Output the data below exactly, without images.

(Stored items)
BEGIN

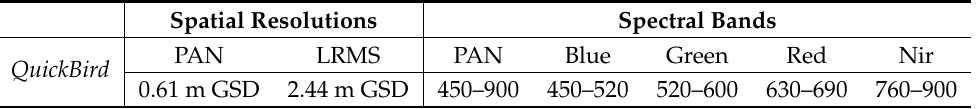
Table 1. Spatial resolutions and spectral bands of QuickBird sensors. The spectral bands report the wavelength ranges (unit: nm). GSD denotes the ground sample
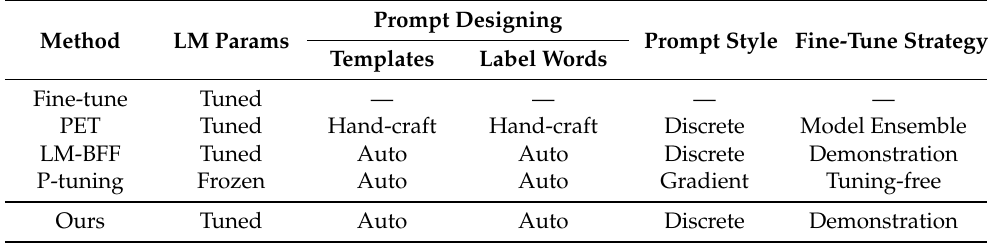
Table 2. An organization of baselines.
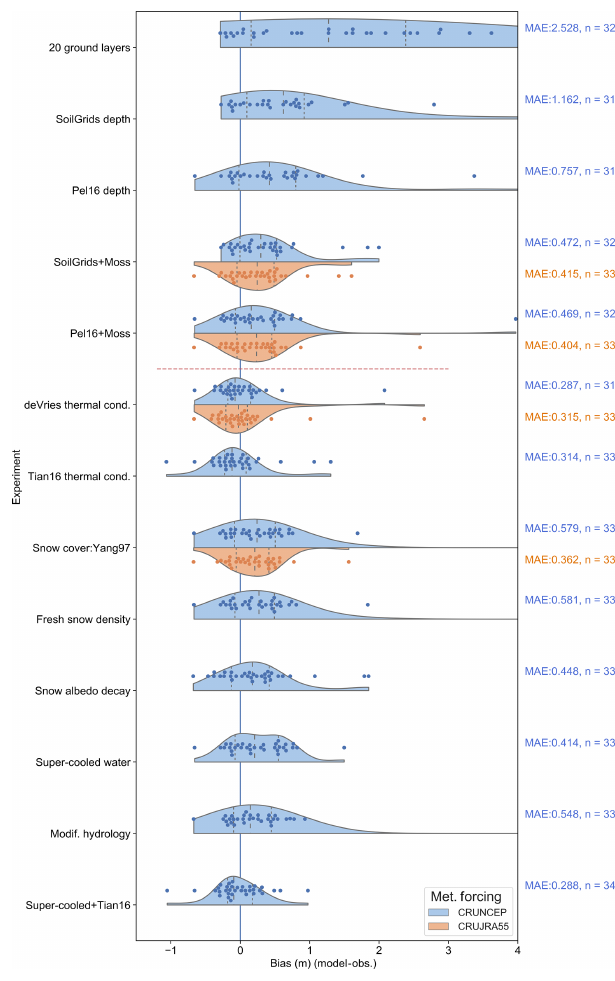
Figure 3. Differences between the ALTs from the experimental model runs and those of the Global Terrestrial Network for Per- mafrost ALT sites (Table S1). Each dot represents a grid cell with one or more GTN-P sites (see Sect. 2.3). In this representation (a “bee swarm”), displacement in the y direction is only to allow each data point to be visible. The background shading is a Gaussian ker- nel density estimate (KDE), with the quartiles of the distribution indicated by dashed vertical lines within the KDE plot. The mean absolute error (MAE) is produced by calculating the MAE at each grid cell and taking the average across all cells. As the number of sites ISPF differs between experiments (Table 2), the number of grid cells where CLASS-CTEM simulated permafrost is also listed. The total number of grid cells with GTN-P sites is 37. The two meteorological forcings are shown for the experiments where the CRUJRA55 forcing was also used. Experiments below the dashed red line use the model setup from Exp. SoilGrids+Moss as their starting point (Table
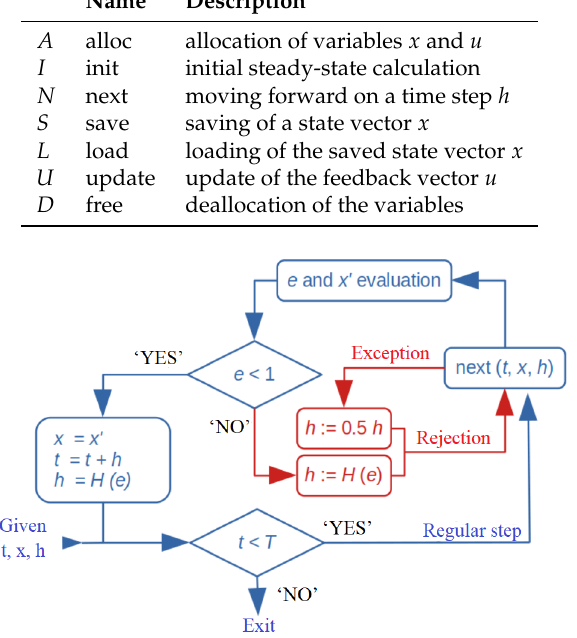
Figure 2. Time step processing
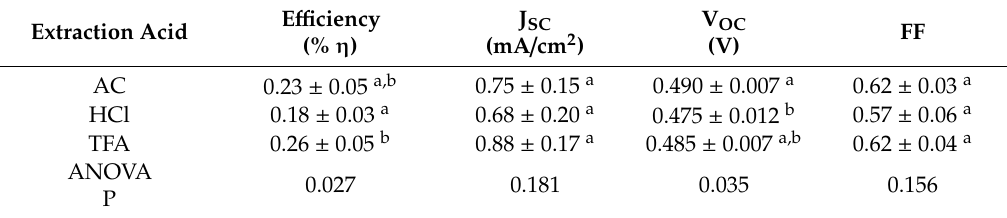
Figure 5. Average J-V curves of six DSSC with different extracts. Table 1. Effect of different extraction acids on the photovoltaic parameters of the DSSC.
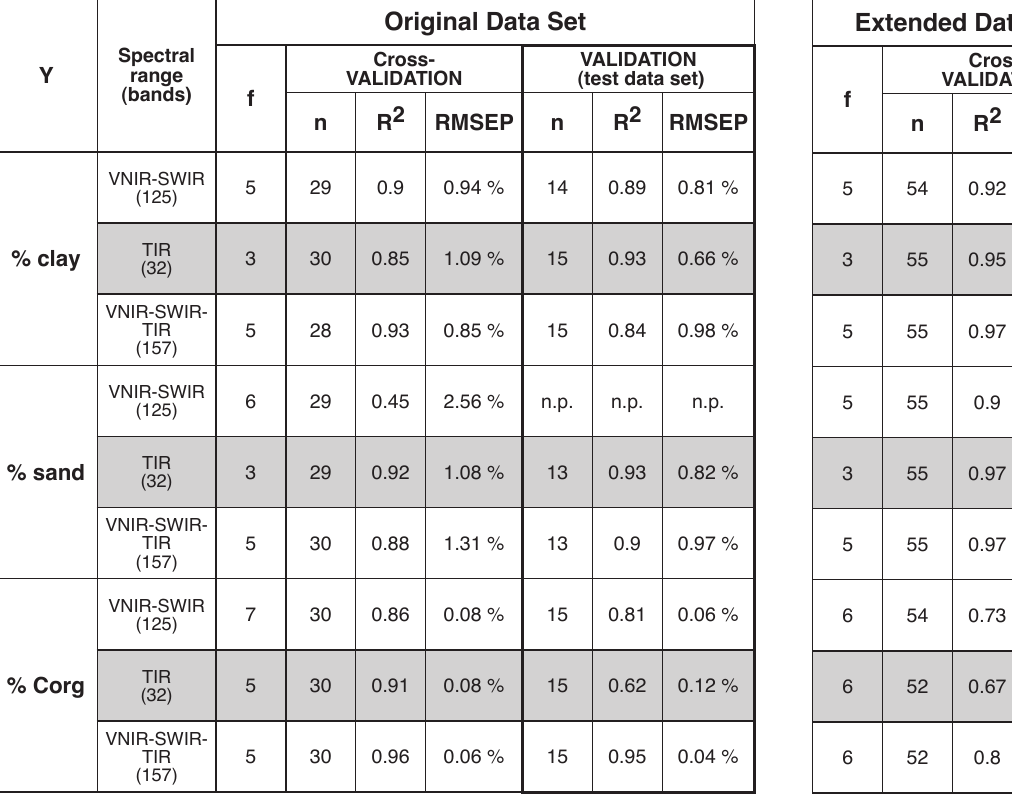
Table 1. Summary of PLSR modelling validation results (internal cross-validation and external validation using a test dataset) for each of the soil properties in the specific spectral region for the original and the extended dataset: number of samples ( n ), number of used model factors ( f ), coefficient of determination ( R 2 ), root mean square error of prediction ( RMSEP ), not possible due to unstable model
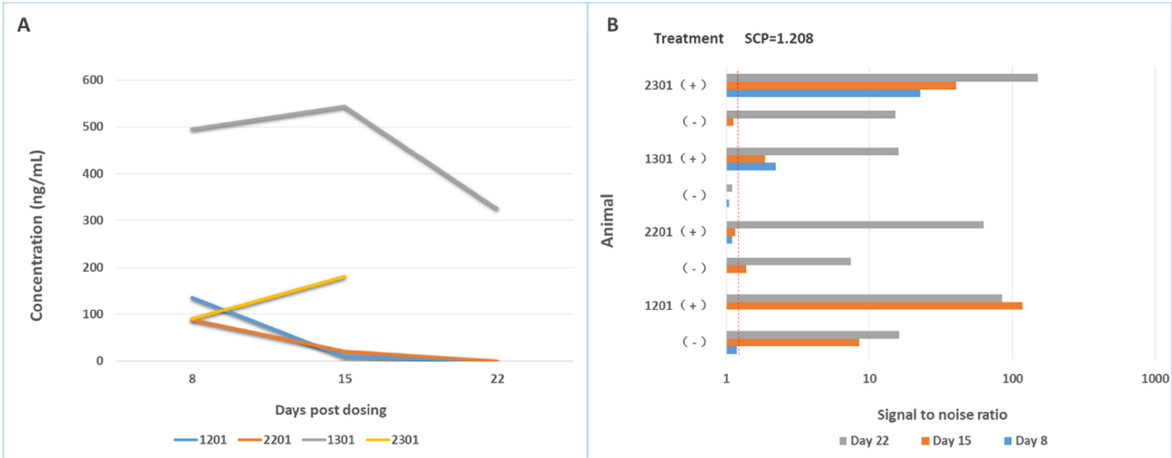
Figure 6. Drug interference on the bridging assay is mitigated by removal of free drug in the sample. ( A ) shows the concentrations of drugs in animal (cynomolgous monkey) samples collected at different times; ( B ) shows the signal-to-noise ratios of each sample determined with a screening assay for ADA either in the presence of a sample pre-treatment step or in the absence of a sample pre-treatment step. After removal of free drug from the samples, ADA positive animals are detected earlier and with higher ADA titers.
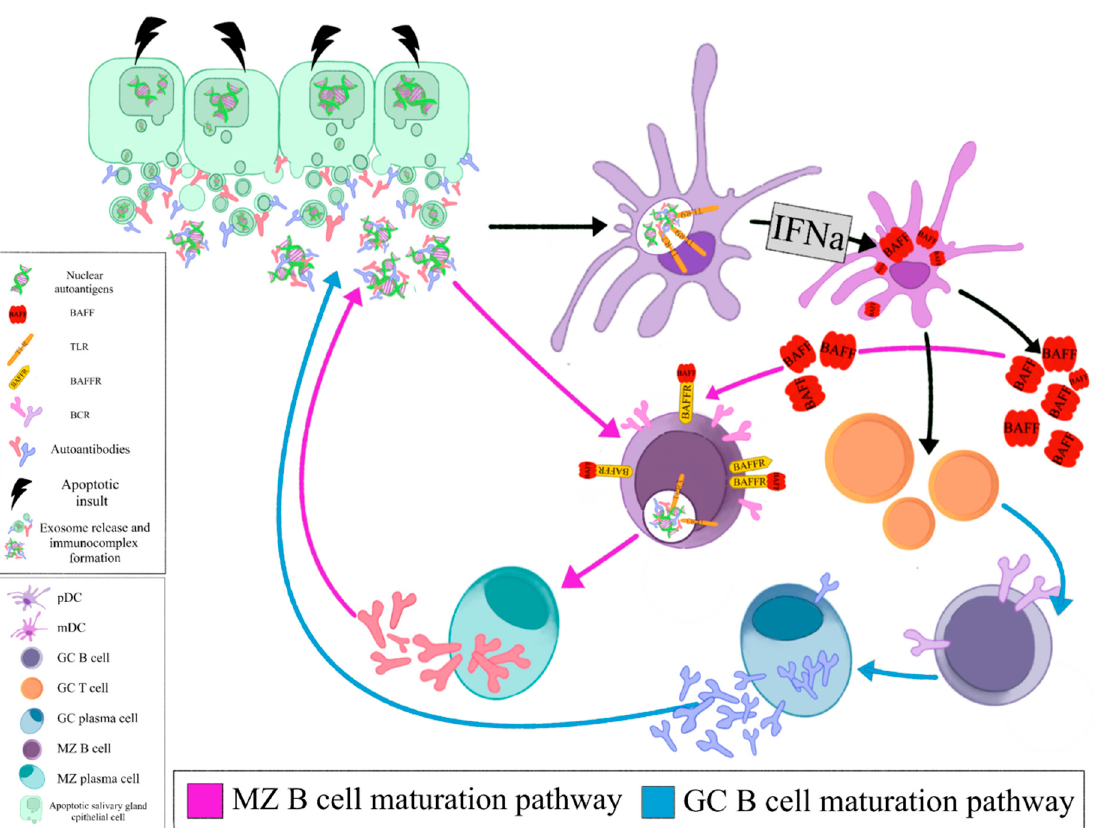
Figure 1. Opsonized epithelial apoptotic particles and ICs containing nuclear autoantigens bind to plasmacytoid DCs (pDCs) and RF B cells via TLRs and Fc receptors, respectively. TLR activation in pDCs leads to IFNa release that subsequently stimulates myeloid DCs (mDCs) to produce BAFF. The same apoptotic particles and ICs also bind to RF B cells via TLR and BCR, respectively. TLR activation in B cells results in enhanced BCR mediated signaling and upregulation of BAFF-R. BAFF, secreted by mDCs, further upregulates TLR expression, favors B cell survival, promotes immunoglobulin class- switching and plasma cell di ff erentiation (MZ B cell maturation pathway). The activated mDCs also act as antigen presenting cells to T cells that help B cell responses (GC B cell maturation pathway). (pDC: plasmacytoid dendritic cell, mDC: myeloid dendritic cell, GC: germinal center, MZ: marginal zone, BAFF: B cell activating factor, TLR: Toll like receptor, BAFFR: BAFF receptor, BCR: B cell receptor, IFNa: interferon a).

END

WRITTEN ANSWER -
Table 1. Spatial resolutions and spectral bands of QuickBird sensors. The spectral bands report the wavelength ranges (unit: nm). GSD denotes the ground sample
Table 2. An organization of baselines.
Figure 3. Differences between the ALTs from the experimental model runs and those of the Global Terrestrial Network for Per- mafrost ALT sites (Table S1). Each dot represents a grid cell with one or more GTN-P sites (see Sect. 2.3). In this representation (a “bee swarm”), displacement in the y direction is only to allow each data point to be visible. The background shading is a Gaussian ker- nel density estimate (KDE), with the quartiles of the distribution indicated by dashed vertical lines within the KDE plot. The mean absolute error (MAE) is produced by calculating the MAE at each grid cell and taking the average across all cells. As the number of sites ISPF differs between experiments (Table 2), the number of grid cells where CLASS-CTEM simulated permafrost is also listed. The total number of grid cells with GTN-P sites is 37. The two meteorological forcings are shown for the experiments where the CRUJRA55 forcing was also used. Experiments below the dashed red line use the model setup from Exp. SoilGrids+Moss as their starting point (Table
Figure 2. Time step processing
Figure 5. Average J-V curves of six DSSC with different extracts. Table 1. Effect of different extraction acids on the photovoltaic parameters of the DSSC.
Table 1. Summary of PLSR modelling validation results (internal cross-validation and external validation using a test dataset) for each of the soil properties in the specific spectral region for the original and the extended dataset: number of samples ( n ), number of used model factors ( f ), coefficient of determination ( R 2 ), root mean square error of prediction ( RMSEP ), not possible due to unstable model
Figure 6. Drug interference on the bridging assay is mitigated by removal of free drug in the sample. ( A ) shows the concentrations of drugs in animal (cynomolgous monkey) samples collected at different times; ( B ) shows the signal-to-noise ratios of each sample determined with a screening assay for ADA either in the presence of a sample pre-treatment step or in the absence of a sample pre-treatment step. After removal of free drug from the samples, ADA positive animals are detected earlier and with higher ADA titers.
Figure 1. Opsonized epithelial apoptotic particles and ICs containing nuclear autoantigens bind to plasmacytoid DCs (pDCs) and RF B cells via TLRs and Fc receptors, respectively. TLR activation in pDCs leads to IFNa release that subsequently stimulates myeloid DCs (mDCs) to produce BAFF. The same apoptotic particles and ICs also bind to RF B cells via TLR and BCR, respectively. TLR activation in B cells results in enhanced BCR mediated signaling and upregulation of BAFF-R. BAFF, secreted by mDCs, further upregulates TLR expression, favors B cell survival, promotes immunoglobulin class- switching and plasma cell di ff erentiation (MZ B cell maturation pathway). The activated mDCs also act as antigen presenting cells to T cells that help B cell responses (GC B cell maturation pathway). (pDC: plasmacytoid dendritic cell, mDC: myeloid dendritic cell, GC: germinal center, MZ: marginal zone, BAFF: B cell activating factor, TLR: Toll like receptor, BAFFR: BAFF receptor, BCR: B cell receptor, IFNa: interferon a).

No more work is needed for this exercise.